Classic Poetry from Passions in Poetry
Edmund Waller 1606 - 1687
His Majesty's Escape at St Andrere (1625), On a Girdle, Go lovely Rose and Poems (all from 1645), A Panygeric to My Lord Protector (1655), To My Lady Morton (1661), Instructions to a Painter (1666), Of the Lady Mary (1677) and Divine Poems (1685).
Born in Buckinghamshire as the eldest son of a wealthy landowner, Edmund Waller was educated at Eton and Kings College, Cambridge. He left Kings College without gaining a degree and instead went to Lincoln's Inn in order to study law. He was elected to parliament at the early age of sixteen, and wrote his first verse at the age of nineteen. In his political career he gained a reputation for brilliance as an orator.

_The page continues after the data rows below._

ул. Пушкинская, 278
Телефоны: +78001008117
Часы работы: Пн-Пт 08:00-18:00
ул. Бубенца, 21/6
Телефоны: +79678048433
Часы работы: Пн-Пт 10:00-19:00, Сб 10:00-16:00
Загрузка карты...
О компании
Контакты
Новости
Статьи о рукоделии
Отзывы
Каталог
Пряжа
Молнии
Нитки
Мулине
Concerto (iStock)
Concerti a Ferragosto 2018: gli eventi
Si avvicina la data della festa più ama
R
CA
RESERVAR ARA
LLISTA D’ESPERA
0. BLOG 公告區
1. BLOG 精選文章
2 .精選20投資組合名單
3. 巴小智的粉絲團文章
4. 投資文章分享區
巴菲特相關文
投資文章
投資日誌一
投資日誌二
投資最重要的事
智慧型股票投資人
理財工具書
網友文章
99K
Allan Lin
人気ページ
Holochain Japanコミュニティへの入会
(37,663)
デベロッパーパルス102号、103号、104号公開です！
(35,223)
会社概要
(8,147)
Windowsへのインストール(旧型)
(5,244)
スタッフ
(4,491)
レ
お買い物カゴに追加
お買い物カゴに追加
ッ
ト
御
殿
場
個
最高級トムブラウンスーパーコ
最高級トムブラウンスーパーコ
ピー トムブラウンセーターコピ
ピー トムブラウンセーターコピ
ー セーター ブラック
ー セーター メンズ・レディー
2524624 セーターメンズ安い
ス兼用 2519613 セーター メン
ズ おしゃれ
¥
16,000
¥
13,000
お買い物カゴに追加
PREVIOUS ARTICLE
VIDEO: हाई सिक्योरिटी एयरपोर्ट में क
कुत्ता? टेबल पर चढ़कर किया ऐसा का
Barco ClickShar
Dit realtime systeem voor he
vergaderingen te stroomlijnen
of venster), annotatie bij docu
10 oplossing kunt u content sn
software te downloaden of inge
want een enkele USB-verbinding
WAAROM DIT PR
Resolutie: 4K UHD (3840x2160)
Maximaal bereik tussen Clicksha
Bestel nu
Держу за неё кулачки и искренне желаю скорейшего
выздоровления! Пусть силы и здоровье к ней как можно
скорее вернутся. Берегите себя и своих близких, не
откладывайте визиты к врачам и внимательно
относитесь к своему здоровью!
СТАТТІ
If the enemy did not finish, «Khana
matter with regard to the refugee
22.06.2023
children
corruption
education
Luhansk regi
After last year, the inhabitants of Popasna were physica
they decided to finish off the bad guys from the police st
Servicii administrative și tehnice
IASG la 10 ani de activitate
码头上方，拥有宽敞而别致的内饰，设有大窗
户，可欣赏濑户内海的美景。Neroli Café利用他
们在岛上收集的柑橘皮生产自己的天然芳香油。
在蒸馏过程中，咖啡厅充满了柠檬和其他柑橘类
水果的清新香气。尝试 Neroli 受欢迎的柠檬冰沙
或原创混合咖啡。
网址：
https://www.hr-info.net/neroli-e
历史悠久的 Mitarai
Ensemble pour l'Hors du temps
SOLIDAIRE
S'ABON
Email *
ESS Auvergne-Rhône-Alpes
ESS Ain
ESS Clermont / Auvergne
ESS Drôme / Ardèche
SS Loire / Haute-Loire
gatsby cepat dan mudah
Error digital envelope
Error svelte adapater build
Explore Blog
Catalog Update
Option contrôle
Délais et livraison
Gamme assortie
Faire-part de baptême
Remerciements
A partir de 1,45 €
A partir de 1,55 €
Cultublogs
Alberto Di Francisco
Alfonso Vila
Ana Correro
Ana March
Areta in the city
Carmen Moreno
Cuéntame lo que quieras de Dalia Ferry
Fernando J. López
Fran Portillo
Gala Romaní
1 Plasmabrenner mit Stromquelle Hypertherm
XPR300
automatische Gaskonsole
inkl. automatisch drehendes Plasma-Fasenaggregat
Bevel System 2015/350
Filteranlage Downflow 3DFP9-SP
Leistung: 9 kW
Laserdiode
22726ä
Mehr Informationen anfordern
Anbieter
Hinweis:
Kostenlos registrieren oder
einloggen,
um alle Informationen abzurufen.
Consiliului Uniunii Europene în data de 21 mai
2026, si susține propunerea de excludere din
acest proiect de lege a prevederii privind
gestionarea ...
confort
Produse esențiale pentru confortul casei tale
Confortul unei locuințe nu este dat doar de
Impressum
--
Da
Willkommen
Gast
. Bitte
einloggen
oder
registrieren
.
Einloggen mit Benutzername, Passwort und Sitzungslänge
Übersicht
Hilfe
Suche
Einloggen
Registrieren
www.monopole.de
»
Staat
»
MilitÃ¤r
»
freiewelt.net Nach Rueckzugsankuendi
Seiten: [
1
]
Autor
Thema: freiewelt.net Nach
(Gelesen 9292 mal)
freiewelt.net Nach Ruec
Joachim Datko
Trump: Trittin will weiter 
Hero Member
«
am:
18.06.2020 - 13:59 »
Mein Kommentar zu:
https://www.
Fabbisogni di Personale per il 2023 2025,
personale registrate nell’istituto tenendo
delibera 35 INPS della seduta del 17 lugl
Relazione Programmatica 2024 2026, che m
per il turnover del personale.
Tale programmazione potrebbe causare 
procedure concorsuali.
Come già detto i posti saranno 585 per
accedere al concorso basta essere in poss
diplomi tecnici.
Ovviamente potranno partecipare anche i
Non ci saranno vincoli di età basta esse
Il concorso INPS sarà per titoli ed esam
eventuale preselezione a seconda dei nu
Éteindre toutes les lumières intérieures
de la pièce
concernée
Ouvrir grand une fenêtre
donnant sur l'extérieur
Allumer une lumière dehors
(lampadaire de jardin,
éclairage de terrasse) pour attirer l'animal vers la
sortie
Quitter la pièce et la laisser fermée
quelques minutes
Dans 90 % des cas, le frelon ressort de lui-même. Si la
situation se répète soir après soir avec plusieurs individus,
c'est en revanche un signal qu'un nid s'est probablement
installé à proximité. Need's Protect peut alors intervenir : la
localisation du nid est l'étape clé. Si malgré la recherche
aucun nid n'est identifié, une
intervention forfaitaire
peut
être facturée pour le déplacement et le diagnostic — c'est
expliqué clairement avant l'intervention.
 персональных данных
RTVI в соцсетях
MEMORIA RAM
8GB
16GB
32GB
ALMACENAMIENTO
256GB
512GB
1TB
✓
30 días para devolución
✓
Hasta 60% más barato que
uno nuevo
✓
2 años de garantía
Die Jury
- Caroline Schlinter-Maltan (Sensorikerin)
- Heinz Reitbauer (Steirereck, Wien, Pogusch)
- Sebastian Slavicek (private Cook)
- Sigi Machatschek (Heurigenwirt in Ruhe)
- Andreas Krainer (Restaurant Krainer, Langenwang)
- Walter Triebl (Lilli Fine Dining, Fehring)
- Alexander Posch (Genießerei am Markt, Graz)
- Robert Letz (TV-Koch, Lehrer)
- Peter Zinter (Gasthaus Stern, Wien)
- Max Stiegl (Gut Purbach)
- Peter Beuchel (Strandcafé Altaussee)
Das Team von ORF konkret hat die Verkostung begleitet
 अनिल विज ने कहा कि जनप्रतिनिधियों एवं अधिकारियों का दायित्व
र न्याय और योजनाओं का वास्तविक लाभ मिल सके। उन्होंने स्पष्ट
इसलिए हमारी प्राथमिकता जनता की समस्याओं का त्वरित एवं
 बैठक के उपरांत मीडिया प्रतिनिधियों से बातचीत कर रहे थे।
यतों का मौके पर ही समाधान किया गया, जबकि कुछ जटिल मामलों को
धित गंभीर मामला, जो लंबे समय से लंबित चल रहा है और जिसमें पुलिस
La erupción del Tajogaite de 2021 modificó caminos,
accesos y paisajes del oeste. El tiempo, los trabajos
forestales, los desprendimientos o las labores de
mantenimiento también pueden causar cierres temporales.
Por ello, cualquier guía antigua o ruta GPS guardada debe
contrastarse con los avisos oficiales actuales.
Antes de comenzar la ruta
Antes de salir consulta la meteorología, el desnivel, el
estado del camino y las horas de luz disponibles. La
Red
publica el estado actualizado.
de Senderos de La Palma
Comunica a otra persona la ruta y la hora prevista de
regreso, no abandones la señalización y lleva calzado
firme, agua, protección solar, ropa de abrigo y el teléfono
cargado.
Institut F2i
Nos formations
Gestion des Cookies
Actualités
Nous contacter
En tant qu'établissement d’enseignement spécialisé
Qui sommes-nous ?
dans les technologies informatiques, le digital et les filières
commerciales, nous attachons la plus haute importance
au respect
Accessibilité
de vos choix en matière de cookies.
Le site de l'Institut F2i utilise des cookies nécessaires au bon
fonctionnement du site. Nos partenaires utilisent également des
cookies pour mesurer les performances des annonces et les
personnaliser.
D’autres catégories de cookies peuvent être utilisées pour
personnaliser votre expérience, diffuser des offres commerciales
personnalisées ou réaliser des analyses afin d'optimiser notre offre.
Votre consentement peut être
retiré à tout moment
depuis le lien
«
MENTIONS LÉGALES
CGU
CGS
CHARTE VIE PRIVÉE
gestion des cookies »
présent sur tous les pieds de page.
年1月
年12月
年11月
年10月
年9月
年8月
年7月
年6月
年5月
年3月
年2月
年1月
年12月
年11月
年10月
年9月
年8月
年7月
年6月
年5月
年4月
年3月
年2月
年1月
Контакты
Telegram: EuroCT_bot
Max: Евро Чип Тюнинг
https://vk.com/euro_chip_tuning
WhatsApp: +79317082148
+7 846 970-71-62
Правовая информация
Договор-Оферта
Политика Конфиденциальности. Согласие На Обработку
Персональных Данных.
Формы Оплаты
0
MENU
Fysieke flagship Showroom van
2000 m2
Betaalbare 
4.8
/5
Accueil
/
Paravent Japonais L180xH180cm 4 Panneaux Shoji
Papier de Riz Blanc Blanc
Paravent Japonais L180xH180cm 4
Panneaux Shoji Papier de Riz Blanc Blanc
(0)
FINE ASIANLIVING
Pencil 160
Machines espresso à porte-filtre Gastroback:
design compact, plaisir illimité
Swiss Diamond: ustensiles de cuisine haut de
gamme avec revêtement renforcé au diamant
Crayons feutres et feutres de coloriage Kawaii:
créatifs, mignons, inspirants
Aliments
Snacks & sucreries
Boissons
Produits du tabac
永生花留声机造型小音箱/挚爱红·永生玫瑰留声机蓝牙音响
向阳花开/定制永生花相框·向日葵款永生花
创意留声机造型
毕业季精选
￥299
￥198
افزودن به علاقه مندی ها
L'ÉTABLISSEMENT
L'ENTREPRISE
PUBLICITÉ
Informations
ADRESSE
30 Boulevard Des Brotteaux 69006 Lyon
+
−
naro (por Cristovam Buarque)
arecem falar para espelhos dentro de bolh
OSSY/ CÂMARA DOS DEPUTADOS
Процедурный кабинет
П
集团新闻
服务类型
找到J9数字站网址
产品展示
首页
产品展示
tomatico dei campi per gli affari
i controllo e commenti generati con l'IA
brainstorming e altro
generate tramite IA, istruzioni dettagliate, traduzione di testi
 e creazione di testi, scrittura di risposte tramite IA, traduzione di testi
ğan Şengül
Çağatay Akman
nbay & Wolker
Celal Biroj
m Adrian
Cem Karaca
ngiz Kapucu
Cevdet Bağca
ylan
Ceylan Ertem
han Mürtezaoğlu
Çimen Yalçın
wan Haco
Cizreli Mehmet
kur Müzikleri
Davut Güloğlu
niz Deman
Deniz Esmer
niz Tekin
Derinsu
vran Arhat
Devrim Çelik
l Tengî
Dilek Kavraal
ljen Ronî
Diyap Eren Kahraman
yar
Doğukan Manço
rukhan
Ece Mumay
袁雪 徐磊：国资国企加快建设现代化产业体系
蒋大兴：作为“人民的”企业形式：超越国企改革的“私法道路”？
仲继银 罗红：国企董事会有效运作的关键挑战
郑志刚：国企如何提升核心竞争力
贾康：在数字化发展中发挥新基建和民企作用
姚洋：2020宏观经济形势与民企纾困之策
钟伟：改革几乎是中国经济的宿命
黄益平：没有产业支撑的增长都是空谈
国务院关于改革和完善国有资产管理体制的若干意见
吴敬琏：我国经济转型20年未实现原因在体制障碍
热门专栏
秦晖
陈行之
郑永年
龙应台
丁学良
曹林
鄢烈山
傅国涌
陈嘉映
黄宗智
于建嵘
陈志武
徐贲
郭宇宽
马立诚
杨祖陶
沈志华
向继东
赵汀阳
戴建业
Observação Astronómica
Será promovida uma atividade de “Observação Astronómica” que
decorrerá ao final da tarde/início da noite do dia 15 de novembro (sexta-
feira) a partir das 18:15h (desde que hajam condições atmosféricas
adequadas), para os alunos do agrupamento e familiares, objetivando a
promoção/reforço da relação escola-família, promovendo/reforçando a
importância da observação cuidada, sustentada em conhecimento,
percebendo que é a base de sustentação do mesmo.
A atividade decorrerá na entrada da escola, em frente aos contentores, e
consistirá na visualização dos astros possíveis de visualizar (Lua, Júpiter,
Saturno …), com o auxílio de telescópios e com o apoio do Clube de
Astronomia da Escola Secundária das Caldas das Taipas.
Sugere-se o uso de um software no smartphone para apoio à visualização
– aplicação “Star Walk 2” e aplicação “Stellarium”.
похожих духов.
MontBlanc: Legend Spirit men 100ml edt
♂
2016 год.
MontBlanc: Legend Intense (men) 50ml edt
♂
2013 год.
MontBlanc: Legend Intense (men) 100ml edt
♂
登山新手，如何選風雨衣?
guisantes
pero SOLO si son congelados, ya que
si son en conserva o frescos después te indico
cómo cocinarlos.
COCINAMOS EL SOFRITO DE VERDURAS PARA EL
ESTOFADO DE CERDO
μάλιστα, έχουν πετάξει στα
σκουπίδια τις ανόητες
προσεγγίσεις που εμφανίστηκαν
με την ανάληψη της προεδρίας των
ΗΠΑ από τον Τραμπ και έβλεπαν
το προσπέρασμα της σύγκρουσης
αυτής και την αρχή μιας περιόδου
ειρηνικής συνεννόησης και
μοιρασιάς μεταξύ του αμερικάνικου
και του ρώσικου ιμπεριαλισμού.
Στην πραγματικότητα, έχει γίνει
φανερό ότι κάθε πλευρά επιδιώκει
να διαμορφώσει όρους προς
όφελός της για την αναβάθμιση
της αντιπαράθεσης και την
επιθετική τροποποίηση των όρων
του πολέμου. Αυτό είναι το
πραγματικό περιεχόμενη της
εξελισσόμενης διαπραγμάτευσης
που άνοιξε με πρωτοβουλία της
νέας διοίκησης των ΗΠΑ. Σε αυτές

Although he was committed to remaining politically moderate in the troubled 1640's, by 1643 he had become a convinced Royalist and was involved in a plot to seize and secure London for Charles the first. The plot was uncovered and despite an eloquent appeal in his own defence, Waller was fined, imprisoned and finally exiled from Britain. He was eventually allowed back into the country in 1652 and returned to parliament. Much of Waller's verse consisted of praise for 'Sacharissa', a name he used for Lady Dorothy Sidney whom he courted unsuccessfully in the 1630's; the most well known of these writings today are On a Girdle and Go Lovely Rose. Waller's writing was praised by Dryden for its "sweetness," and his style is marked by its smoothness and order. Despite enjoying great fame and esteem in his lifetime, Waller's reputation declined with criticisms of blandness. His work did influence the literature of the Eighteenth Century, with his most remembered achievement being the perfection of the 'heroic couplet'.